La relation entre Ed Wood et Bela Lugosi a fait l’objet de nombreuses discussions. Pour le fils de l’acteur hongrois, Wood n’a fait que profiter du nom de son père à une époque où celui-ci ne pouvait se permettre de refuser des rôles. Mais selon de nombreux documents et interviews, les deux hommes étaient vraiment amis et Wood a aidé l’immortel interprète de Dracula dans les derniers jours difficiles de sa vie (Lugosi était devenu dépendant à la morphine pour lutter contre la douleur). Après, j’avoue que je n’ai jamais vraiment apprécié l’exploitation des dernières images tournées par un Bela Lugosi fatigué dans le « classique » du nanar Plan 9 from Outer Space, réalisé après le décès de l’acteur.

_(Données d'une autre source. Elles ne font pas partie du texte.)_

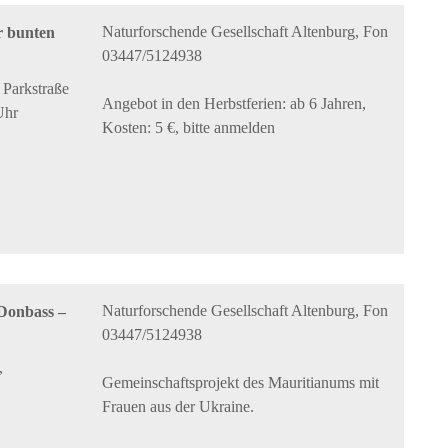
Naturforschende Gesellschaft Altenburg, Fon
r bunten
03447/5124938
Parkstraße
Angebot in den Herbstferien: ab 6 Jahren,
Uhr
Kosten: 5 €, bitte anmelden
Naturforschende Gesellschaft Altenburg, Fon
 Donbass –
03447/5124938
,
Gemeinschaftsprojekt des Mauritianums mit
Frauen aus der Ukraine.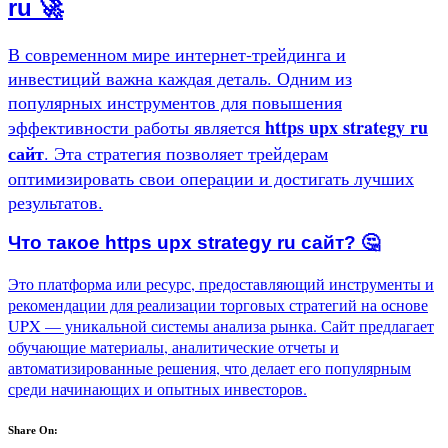
ru 🚀
В современном мире интернет-трейдинга и
инвестиций важна каждая деталь. Одним из
популярных инструментов для повышения
https upx strategy ru
эффективности работы является
сайт
. Эта стратегия позволяет трейдерам
оптимизировать свои операции и достигать лучших
результатов.
Что такое https upx strategy ru сайт? 🤔
Это платформа или ресурс, предоставляющий инструменты и
рекомендации для реализации торговых стратегий на основе
UPX — уникальной системы анализа рынка. Сайт предлагает
обучающие материалы, аналитические отчеты и
автоматизированные решения, что делает его популярным
среди начинающих и опытных инвесторов.
Share On: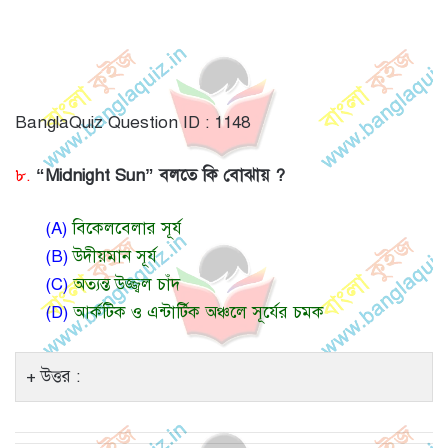
BanglaQuiz Question ID : 1148
৮.
“Midnight Sun” বলতে কি বোঝায় ?
(A)
বিকেলবেলার সূর্য
(B)
উদীয়মান সূর্য
(C)
অত্যন্ত উজ্জ্বল চাঁদ
(D)
আর্কটিক ও এন্টার্টিক অঞ্চলে সূর্যের চমক
উত্তর :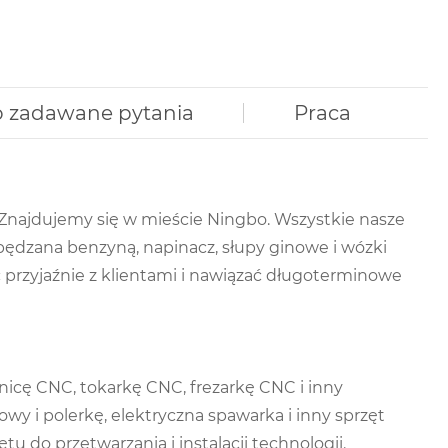
o zadawane pytania
Praca
 Znajdujemy się w mieście Ningbo. Wszystkie nasze
pędzana benzyną, napinacz, słupy ginowe i wózki
 przyjaźnie z klientami i nawiązać długoterminowe
icę CNC, tokarkę CNC, frezarkę CNC i inny
y i polerkę, elektryczna spawarka i inny sprzęt
 do przetwarzania i instalacji technologii.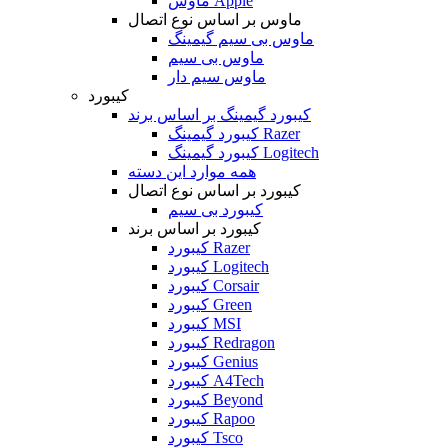
ماوس Apple
ماوس بر اساس نوع اتصال
ماوس بی سیم گیمینگ
ماوس بی سیم
ماوس سیم دار
کیبورد
کیبورد گیمینگ بر اساس برند
کیبورد گیمینگ Razer
کیبورد گیمینگ Logitech
همه موارد این دسته
کیبورد بر اساس نوع اتصال
کیبورد بی سیم
کیبورد بر اساس برند
کیبورد Razer
کیبورد Logitech
کیبورد Corsair
کیبورد Green
کیبورد MSI
کیبورد Redragon
کیبورد Genius
کیبورد A4Tech
کیبورد Beyond
کیبورد Rapoo
کیبورد Tsco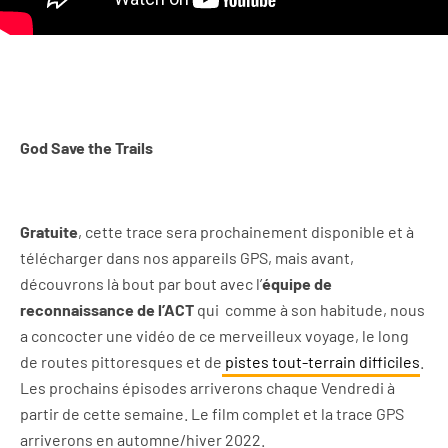
God Save the Trails
Gratuite
, cette trace sera prochainement disponible et à
télécharger dans nos appareils GPS, mais avant,
découvrons là bout par bout avec l’
équipe de
reconnaissance de l’ACT
qui comme à son habitude, nous
a concocter une vidéo de ce merveilleux voyage, le long
de routes pittoresques et de
pistes tout-terrain difficiles
.
Les prochains épisodes arriverons chaque Vendredi à
partir de cette semaine. Le film complet et la trace GPS
arriverons en automne/hiver 2022.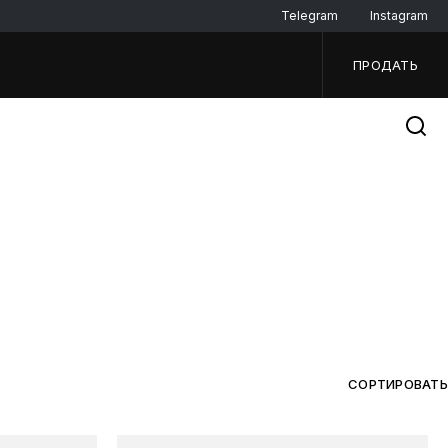
Telegram
Instagram
ПРОДАТЬ
СОРТИРОВАТЬ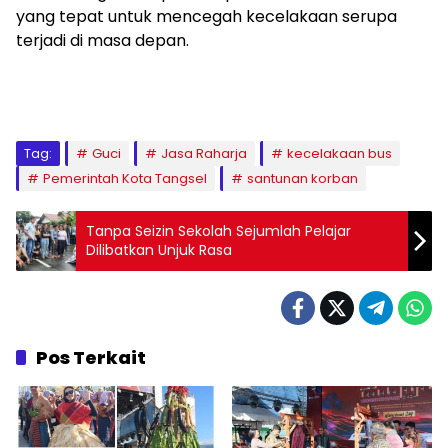
yang tepat untuk mencegah kecelakaan serupa
terjadi di masa depan.
Tag:
Guci
Jasa Raharja
kecelakaan bus
Pemerintah Kota Tangsel
santunan korban
Tanpa Seizin Sekolah Sejumlah Pelajar
Dilibatkan Unjuk Rasa
Pos Terkait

Le tournage de La Fiancée du Monstre a débuté après celui de Glen or Glenda en 1953, mais les divers soucis (principalement d’ordre budgétaire) ont fait que la production s’est étalée sur plusieurs mois. Pour compléter son financement, Wood a du faire des compromis : accepter de donner le rôle du héros au fils de son producteur (un gars sans expérience d’acteur qui réussit à se distinguer par sa prestation léthargique au sein d’une distribution sans talent) et de changer son actrice principale, provoquant la colère de sa petite amie Dolores Fuller (tout ceci a été reconstitué par Tim Burton dans son excellent Ed Wood).

L’intrigue de La Fiancée du Monstre est classique et même plutôt banale : le docteur Vornoff, un savant fou russe, veut conquérir le monde en tentant de créer une nouvelle race de surhommes grâce à l’énergie atomique. Mais comme il s’agit d’un film d’Ed Wood, les éléments bizarres ne manquent pas…les erreurs de montage et les stock-shots aussi, comme d’habitude…

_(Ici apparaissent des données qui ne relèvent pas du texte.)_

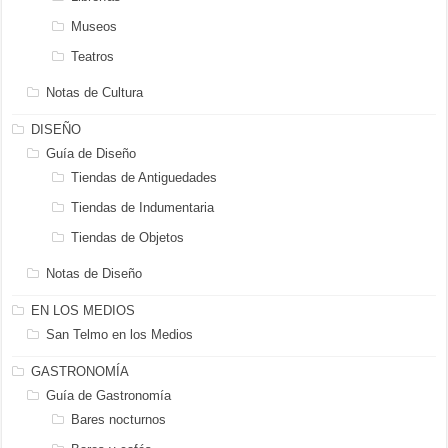
Museos
Teatros
Notas de Cultura
DISEÑO
Guía de Diseño
Tiendas de Antiguedades
Tiendas de Indumentaria
Tiendas de Objetos
Notas de Diseño
EN LOS MEDIOS
San Telmo en los Medios
GASTRONOMÍA
Guía de Gastronomía
Bares nocturnos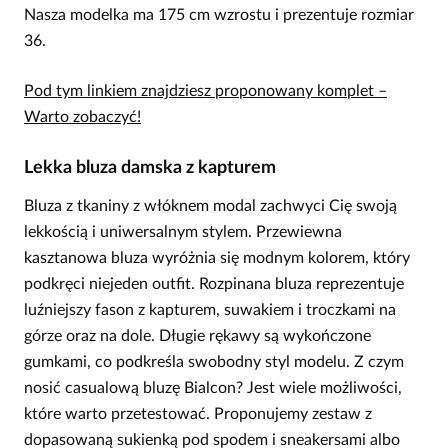
Nasza modelka ma 175 cm wzrostu i prezentuje rozmiar
36.
Pod tym linkiem znajdziesz proponowany komplet –
Warto zobaczyć!
Lekka bluza damska z kapturem
Bluza z tkaniny z włóknem modal zachwyci Cię swoją
lekkością i uniwersalnym stylem. Przewiewna
kasztanowa bluza wyróżnia się modnym kolorem, który
podkręci niejeden outfit. Rozpinana bluza reprezentuje
luźniejszy fason z kapturem, suwakiem i troczkami na
górze oraz na dole. Długie rękawy są wykończone
gumkami, co podkreśla swobodny styl modelu. Z czym
nosić casualową bluzę Bialcon? Jest wiele możliwości,
które warto przetestować. Proponujemy zestaw z
dopasowaną sukienką pod spodem i sneakersami albo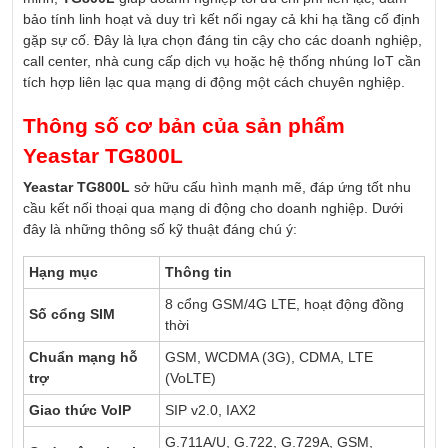
bảo tính linh hoạt và duy trì kết nối ngay cả khi hạ tầng cố định
gặp sự cố. Đây là lựa chọn đáng tin cậy cho các doanh nghiệp,
call center, nhà cung cấp dịch vụ hoặc hệ thống nhúng IoT cần
tích hợp liên lạc qua mạng di động một cách chuyên nghiệp.
Thông số cơ bản của sản phẩm
Yeastar TG800L
Yeastar TG800L
sở hữu cấu hình mạnh mẽ, đáp ứng tốt nhu
cầu kết nối thoại qua mạng di động cho doanh nghiệp. Dưới
đây là những thông số kỹ thuật đáng chú ý:
Hạng mục
Thông tin
8 cổng GSM/4G LTE, hoạt động đồng
Số cổng SIM
thời
Chuẩn mạng hỗ
GSM, WCDMA (3G), CDMA, LTE
trợ
(VoLTE)
Giao thức VoIP
SIP v2.0, IAX2
G.711A/U, G.722, G.729A, GSM,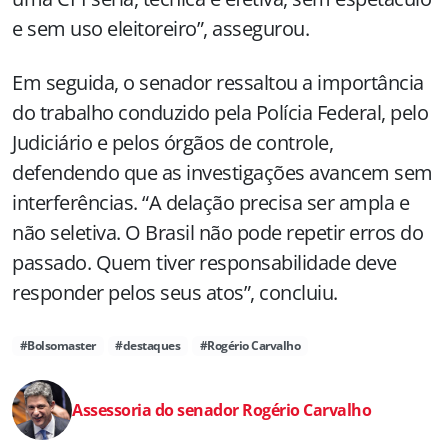
e sem uso eleitoreiro”, assegurou.
Em seguida, o senador ressaltou a importância
do trabalho conduzido pela Polícia Federal, pelo
Judiciário e pelos órgãos de controle,
defendendo que as investigações avancem sem
interferências. “A delação precisa ser ampla e
não seletiva. O Brasil não pode repetir erros do
passado. Quem tiver responsabilidade deve
responder pelos seus atos”, concluiu.
#Bolsomaster
#destaques
#Rogério Carvalho
Assessoria do senador Rogério Carvalho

Moins catastrophique que Plan 9 from Outer Space (mais tout est relatif), La Fiancée du Monstre est juste terriblement ennuyeux (les 68 minutes s’étirent lentement)…mais on y trouve un esclave muet (le lutteur Tor Johnson) qui adore caresser de l’angora (comme le fétichiste Ed Wood), un laboratoire aux murs qui menacent de s’effondrer à chaque instant, un chef de police avec un perroquet sur l’épaule, une explosion atomique sortie de nulle part et surtout la fameuse pieuvre inerte en caoutchouc. Volée (ou empruntée selon les témoignages) à un autre studio, la créature n’avait pas de moteur et les acteurs étaient obligés de faire bouger eux-mêmes les tentacules dans des scènes d’« attaques » savoureusement nanardesques.